Summer Access program doubles in size
A summer initiative aimed at giving vulnerable youth much-needed support doubled in size this year, as REACH Edmonton wrapped up its fifth year as coordinator of the Joint Use Summer Access Program.
2016 was the most successful year to date for the program, which saw both the number of groups accessing schools, as well as the number of participating schools double compared to 2015.
Eighteen community groups gained access to school spaces for summer programming in 20 schools. This allowed nearly 1,300 students to access programming during critical out of school months.
“We’re always focused on reducing as many barriers as possible,” said Lindsay Daniller, director of community initiatives and strategic development at REACH Edmonton. “This year the school boards absorbed the cost of facility fees, which made the program much more accessible to community groups that have limited funds.”

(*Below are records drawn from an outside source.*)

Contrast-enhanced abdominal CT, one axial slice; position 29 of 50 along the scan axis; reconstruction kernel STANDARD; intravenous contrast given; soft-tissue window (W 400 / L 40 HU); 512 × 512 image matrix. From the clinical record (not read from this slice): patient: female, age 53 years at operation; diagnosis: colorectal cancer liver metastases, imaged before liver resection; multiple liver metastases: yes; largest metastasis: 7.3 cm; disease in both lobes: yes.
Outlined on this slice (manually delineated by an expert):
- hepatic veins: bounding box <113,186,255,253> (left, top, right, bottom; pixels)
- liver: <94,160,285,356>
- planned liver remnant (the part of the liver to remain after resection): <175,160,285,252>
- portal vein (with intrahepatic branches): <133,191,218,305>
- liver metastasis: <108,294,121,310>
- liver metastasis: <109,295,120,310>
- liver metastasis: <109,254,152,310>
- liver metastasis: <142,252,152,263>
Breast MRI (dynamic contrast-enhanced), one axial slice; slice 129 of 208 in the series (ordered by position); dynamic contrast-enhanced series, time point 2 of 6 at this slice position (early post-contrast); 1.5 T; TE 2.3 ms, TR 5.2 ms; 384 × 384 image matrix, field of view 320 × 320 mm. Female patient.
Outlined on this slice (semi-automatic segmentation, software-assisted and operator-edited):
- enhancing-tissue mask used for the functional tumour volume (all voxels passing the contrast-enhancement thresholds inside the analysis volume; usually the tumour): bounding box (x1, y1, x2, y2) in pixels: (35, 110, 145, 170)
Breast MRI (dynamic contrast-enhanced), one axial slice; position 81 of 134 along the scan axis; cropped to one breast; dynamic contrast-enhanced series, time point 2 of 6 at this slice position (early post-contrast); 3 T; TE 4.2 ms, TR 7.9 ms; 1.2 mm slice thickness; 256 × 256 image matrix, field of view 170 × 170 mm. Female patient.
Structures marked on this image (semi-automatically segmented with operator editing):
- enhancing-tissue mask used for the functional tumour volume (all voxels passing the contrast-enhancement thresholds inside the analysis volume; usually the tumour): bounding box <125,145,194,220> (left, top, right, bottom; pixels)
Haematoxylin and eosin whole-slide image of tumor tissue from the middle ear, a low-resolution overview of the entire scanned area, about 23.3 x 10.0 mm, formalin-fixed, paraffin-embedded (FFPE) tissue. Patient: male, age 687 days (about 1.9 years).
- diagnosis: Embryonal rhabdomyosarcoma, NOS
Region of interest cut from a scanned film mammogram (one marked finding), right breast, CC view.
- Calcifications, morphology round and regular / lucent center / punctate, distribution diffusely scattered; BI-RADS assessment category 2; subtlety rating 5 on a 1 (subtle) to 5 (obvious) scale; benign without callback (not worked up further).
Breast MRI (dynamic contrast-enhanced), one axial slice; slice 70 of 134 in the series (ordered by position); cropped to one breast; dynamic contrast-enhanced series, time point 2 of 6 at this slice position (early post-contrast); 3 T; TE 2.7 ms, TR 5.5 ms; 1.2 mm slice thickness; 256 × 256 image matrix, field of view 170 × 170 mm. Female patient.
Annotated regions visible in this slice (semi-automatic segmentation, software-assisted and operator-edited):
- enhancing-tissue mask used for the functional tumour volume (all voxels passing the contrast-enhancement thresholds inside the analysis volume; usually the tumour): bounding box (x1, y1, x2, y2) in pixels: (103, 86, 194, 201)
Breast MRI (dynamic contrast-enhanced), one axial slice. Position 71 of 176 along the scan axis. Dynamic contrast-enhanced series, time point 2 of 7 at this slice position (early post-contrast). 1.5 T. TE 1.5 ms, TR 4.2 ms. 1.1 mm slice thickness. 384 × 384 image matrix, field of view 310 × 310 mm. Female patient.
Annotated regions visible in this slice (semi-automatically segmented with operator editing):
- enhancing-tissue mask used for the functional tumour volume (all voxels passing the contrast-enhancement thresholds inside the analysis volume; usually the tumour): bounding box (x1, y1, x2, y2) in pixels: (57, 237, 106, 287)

Because this change removed a significant barrier to many groups’ ability to offer summer programs to their communities, eight new groups utilized the summer access program for the first time.
“We want to help these young kids,” said Sahra Hashi, executive director of the Somali Canadian Women and Children Association, which organized the first free, four-week camp in July that served Somali students. “If you support them when they are very young it can help them when they are older.”
This camp, like many others involved in the program, offered both cultural and academic supports to help students prepare for the challenges of the upcoming school year.
“We brought the children together with elders in the community who told traditional Somali stories and talked about what life was like for them in Somalia,” said Hashi. “They talked to them about their future and the many chances they have here in Canada, so they don’t take it for granted and appreciate what they have here.”
REACH is dedicated to helping the program continue to grow, as it offers vital academic help to students who may need it to keep up with their classmates in the fall, while also helping parents continue to work or attend classes during summer months.
"This program is instrumental in helping Indigenous, immigrant, refugee, low-income and special needs communities deliver their summer programs," said Daniller. "These programs build the confidence, capacity and academic ability of children and youth from some of Edmonton's most vulnerable communities. In giving these youth the tools they need to succeed in school and their community, the partners help promote resilience and encourage big dreams for the future.”